Llegó la hora de bajarte del altar. De romper la burbuja en la que permaneciste en letargo, para envolver de seda mi angustia, para no olvidar tu recuerdo, aunque este me hiciera daño.
Sesenta días después.
Y en este acartonado momento, en que decido abrir los ojos, me bebo una copa de whisky barato, y escojo el más caro, para curar esta herida.
Desalojo el cemento con un azadón, y elijo este día, para romper las figuras de este anticuario, en el que se ha convertido lo que se trataba de amor.
Aunque hoy escueza, derribo la escarcha y el yodo que resbala por mis piernas, apunto maneras y modos, y me libero del pánico a que algo te duela.
Demasiados perdones acumulados, tantos que carecen de sentido, demasiados porque solo uno cuenta, porque solo uno, debería haber valido.
Sesenta días después, sigo esperando el mío.
Y no borro ni mis errores, ni mis defectos, ni los ignoro o elimino, pero me cansé de señores que me apuntan con el dedo, de juicios y opiniones, que siempre fueron paralelos.
Y tú, en tu portal de Belén, donde todo es bondad y sacrificio, construyes un edificio en honor a tu humildad, pero careces del coraje necesario para aceptar el sufrimiento ajeno, y oprimes el vendaje, tratando a tus ojos como si fueran necios.
Sesenta días después, mi espera no espera nada, y asomada a la ventana, entre el refugio y el vacío, contemplo una falta de cortesía, que entre trajes y sastres, perdiste en tu abrigo.

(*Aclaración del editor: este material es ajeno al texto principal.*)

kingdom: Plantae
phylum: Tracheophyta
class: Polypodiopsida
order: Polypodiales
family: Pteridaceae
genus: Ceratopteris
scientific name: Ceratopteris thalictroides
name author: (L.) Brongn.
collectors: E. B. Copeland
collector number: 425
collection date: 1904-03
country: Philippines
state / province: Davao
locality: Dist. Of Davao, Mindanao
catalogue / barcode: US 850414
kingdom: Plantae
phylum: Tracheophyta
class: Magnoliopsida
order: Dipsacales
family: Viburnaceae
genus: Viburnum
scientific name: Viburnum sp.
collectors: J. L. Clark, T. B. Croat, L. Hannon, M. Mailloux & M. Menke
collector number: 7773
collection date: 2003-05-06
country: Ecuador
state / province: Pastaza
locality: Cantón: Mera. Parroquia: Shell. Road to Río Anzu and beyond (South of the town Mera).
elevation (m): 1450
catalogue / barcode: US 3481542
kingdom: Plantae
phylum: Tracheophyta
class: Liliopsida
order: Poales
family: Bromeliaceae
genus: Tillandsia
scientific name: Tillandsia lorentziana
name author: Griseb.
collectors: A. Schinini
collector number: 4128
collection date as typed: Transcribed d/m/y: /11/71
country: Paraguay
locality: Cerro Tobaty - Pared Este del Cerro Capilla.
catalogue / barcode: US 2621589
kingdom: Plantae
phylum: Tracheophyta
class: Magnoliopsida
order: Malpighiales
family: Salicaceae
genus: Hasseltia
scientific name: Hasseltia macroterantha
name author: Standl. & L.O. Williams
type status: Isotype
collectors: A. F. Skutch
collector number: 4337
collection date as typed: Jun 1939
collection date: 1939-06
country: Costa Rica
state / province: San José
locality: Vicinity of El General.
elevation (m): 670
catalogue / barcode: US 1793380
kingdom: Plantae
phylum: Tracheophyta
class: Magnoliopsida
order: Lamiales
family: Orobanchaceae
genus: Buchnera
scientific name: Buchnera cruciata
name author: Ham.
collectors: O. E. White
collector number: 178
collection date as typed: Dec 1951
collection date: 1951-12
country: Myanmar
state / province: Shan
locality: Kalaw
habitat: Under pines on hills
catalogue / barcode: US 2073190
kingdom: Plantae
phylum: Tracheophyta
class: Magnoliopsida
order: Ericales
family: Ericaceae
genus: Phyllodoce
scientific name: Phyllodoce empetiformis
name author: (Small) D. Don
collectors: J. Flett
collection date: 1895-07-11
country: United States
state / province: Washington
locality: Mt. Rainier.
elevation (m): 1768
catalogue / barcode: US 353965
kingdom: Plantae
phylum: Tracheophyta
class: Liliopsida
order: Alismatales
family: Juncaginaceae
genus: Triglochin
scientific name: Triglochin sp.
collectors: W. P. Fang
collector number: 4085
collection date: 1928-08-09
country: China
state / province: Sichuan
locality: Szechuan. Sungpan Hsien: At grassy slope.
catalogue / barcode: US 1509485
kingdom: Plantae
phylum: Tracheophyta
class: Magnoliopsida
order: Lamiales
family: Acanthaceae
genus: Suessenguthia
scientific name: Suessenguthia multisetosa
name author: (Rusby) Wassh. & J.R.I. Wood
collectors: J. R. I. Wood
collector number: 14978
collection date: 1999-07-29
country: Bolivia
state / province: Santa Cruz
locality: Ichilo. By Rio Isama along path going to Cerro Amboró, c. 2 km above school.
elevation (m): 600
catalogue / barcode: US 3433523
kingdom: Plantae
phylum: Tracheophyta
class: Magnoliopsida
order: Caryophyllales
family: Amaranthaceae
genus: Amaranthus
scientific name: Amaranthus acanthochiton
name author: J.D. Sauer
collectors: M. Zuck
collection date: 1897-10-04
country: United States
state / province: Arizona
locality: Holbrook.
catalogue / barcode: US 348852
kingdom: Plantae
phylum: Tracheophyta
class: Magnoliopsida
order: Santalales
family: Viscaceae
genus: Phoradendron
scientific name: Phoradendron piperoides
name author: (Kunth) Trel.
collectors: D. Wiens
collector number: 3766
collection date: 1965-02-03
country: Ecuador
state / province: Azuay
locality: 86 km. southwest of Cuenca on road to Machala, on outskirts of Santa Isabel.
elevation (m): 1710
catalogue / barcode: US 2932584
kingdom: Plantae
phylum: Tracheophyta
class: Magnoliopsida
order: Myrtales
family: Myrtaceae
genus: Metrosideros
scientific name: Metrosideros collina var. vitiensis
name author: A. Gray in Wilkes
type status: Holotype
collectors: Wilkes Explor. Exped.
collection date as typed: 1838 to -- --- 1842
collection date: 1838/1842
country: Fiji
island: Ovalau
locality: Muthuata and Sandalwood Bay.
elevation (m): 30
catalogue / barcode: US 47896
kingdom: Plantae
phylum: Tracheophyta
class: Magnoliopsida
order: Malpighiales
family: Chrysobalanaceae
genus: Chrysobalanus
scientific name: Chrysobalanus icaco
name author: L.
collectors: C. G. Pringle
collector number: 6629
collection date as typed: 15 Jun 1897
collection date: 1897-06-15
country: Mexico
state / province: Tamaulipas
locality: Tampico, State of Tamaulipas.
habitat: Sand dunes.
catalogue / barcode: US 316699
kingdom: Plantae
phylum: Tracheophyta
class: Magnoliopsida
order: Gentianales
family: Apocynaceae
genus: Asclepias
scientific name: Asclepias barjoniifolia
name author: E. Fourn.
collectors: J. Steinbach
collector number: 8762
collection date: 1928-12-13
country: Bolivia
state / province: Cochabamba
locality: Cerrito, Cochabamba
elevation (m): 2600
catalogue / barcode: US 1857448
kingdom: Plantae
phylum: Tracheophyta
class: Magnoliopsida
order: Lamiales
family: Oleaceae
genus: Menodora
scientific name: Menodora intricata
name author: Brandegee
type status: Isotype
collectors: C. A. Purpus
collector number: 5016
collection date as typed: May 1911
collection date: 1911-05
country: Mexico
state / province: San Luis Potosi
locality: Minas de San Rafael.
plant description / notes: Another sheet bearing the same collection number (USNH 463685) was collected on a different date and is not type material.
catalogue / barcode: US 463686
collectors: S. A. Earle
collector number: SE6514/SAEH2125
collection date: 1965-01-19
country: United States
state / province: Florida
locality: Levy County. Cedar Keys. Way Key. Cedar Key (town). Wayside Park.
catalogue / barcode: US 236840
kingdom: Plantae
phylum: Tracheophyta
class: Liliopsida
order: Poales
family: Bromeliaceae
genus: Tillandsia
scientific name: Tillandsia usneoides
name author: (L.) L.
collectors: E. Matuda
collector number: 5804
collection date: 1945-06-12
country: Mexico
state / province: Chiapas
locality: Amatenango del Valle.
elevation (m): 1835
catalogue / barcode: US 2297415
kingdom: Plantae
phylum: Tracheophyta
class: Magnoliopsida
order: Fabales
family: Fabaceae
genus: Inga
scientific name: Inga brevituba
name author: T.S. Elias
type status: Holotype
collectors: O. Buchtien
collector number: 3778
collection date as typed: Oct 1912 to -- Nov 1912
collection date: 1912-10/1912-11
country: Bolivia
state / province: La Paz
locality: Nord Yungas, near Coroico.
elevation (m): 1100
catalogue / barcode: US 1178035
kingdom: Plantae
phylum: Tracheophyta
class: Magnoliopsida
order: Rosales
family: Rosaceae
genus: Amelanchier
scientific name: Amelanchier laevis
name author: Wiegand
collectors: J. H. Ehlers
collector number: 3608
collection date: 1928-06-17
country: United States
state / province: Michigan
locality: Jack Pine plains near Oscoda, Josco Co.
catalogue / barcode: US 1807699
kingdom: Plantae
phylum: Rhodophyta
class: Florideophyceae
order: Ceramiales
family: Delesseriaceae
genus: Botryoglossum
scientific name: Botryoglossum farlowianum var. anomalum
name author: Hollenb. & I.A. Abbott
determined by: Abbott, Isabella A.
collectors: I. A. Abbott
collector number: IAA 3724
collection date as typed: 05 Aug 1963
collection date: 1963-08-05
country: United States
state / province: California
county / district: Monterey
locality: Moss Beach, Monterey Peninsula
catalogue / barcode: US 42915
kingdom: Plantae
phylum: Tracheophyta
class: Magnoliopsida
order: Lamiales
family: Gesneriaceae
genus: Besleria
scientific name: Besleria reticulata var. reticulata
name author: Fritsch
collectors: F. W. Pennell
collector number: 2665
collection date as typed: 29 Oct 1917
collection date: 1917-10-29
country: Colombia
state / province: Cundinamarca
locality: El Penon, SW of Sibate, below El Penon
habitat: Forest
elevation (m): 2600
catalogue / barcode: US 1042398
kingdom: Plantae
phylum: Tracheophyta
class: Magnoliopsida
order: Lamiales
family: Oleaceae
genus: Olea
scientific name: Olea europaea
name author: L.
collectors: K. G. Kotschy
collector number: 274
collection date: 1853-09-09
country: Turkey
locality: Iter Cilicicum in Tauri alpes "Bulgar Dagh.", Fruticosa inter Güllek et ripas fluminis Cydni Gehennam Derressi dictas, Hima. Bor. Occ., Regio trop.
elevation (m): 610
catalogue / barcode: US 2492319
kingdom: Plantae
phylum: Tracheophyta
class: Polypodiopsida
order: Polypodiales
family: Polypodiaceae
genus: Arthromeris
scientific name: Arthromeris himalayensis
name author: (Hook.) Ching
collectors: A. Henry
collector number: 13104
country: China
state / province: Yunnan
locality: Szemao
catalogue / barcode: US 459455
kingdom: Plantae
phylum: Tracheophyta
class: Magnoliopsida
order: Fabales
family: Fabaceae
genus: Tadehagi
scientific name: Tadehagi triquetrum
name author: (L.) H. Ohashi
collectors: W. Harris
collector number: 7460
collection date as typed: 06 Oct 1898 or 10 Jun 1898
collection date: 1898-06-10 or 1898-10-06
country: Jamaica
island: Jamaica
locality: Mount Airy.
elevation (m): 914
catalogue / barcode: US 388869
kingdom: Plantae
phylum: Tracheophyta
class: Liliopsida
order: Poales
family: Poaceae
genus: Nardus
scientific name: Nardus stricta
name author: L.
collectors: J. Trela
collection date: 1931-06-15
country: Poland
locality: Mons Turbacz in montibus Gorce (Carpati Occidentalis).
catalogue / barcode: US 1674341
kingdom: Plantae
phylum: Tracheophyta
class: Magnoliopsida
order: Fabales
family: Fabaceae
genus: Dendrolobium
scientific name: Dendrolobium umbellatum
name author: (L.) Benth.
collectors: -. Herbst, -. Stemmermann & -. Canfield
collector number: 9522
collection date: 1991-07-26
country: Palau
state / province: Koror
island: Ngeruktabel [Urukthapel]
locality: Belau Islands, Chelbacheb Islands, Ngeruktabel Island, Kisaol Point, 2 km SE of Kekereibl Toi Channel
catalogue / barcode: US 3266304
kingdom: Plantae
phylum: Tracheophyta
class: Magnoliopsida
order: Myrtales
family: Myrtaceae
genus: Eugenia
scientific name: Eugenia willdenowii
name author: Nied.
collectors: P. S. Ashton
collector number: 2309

Sesenta día después, cuando el dolor ha menguado un poco, como una luna dormida, tu actitud me sirvió para saltear escollos, para emprender el camino que hoy se fragua, donde habita tu bendita ignorancia, donde no hay culpa, ni ayuda, tan solo tu maldita templanza a la que yo llamo cobardía.
Sesenta días después, es una buena fecha para cerrar el ciclo.
Sesentas días después, se cierra el telón de este absurdo circo.